- Your goal -
Reproduce every line of the entries below word for word, but leave out the pictures.
BEGIN Supplied data
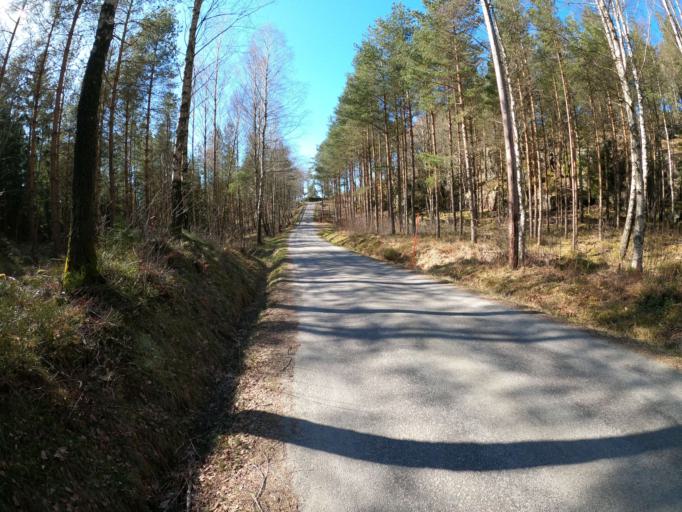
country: SE
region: Vaestra Goetaland
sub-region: Harryda Kommun
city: Molnlycke
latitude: 57.6338
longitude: 12.1181
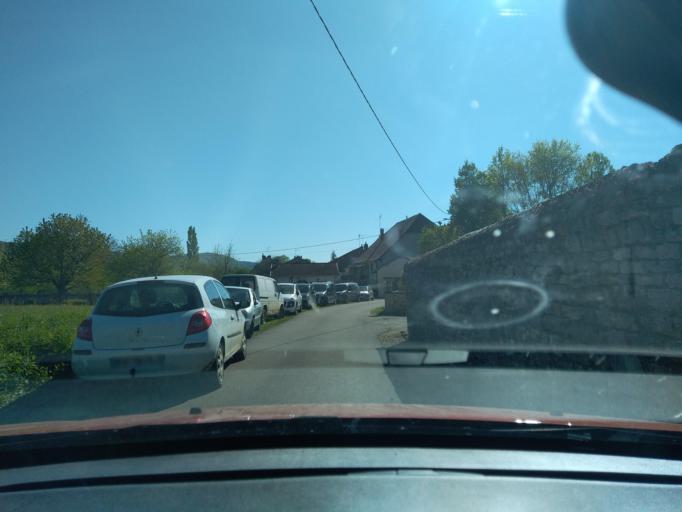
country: FR
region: Franche-Comte
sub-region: Departement du Jura
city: Montmorot
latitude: 46.6075
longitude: 5.4747
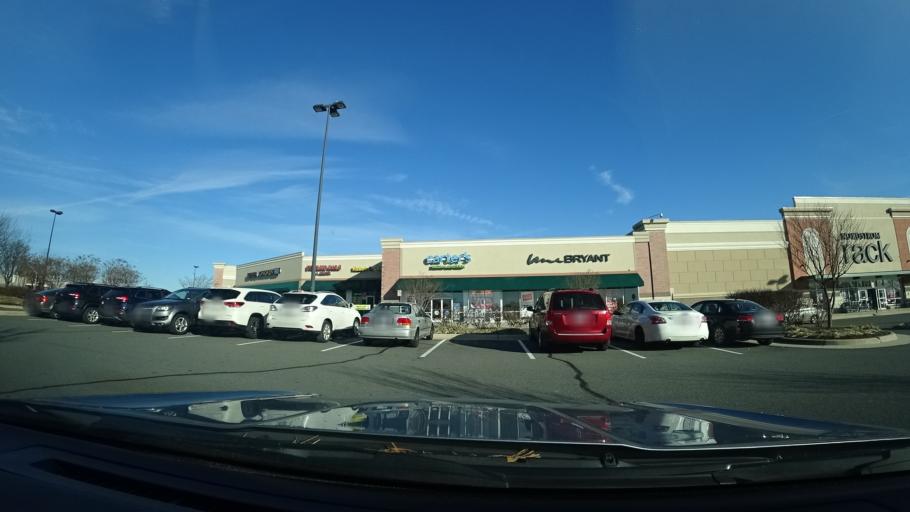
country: US
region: Virginia
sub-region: Loudoun County
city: Dulles Town Center
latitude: 39.0253
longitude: -77.4231
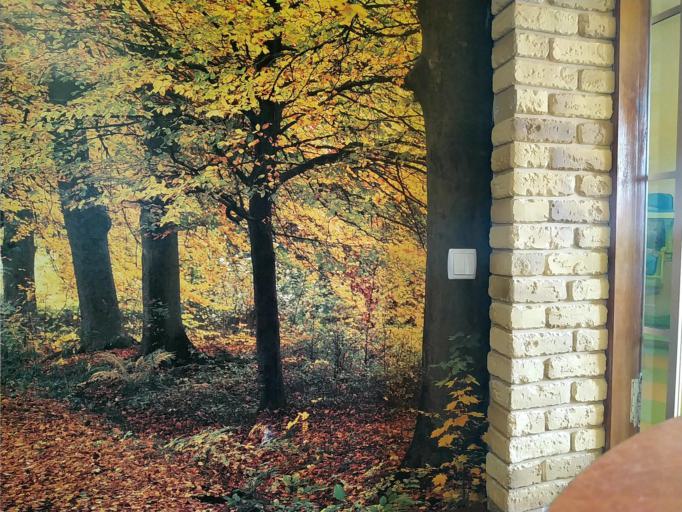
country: RU
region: Smolensk
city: Katyn'
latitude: 54.8862
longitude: 31.7998
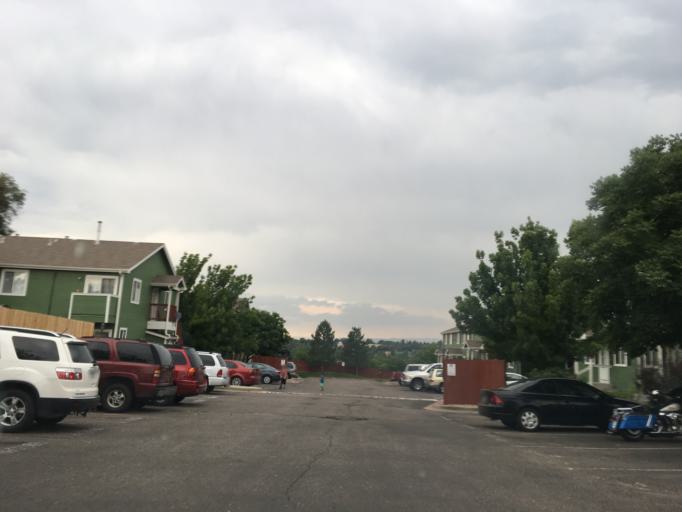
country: US
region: Colorado
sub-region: Arapahoe County
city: Sheridan
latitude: 39.6552
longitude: -105.0284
END Supplied data
- Result for this exercise -
country: SE
region: Vaestra Goetaland
sub-region: Harryda Kommun
city: Molnlycke
latitude: 57.6338
longitude: 12.1181
country: FR
region: Franche-Comte
sub-region: Departement du Jura
city: Montmorot
latitude: 46.6075
longitude: 5.4747
country: US
region: Virginia
sub-region: Loudoun County
city: Dulles Town Center
latitude: 39.0253
longitude: -77.4231
country: RU
region: Smolensk
city: Katyn'
latitude: 54.8862
longitude: 31.7998
country: US
region: Colorado
sub-region: Arapahoe County
city: Sheridan
latitude: 39.6552
longitude: -105.0284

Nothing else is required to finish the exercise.